ACTIVITY >> Pictures in the records are to be omitted; everything else is copied exactly.

BEGIN

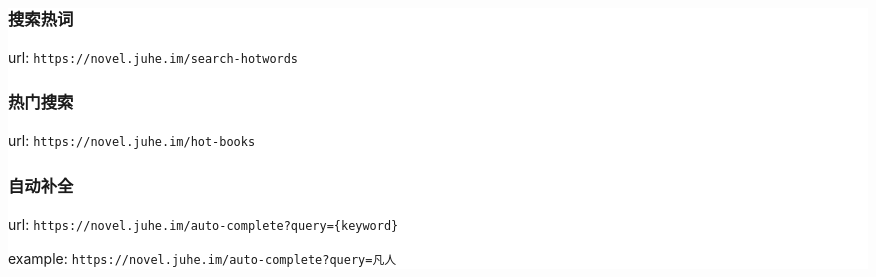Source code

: ### 搜索热词

url: `https://novel.juhe.im/search-hotwords`

### 热门搜索

url: `https://novel.juhe.im/hot-books`


### 自动补全

url: `https://novel.juhe.im/auto-complete?query={keyword}`

example: `https://novel.juhe.im/auto-complete?query=凡人`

END

RESULT OF THIS TASK >>
Source code

: ### 搜索热词

url: `https://novel.juhe.im/search-hotwords`

### 热门搜索

url: `https://novel.juhe.im/hot-books`


### 自动补全

url: `https://novel.juhe.im/auto-complete?query={keyword}`

example: `https://novel.juhe.im/auto-complete?query=凡人`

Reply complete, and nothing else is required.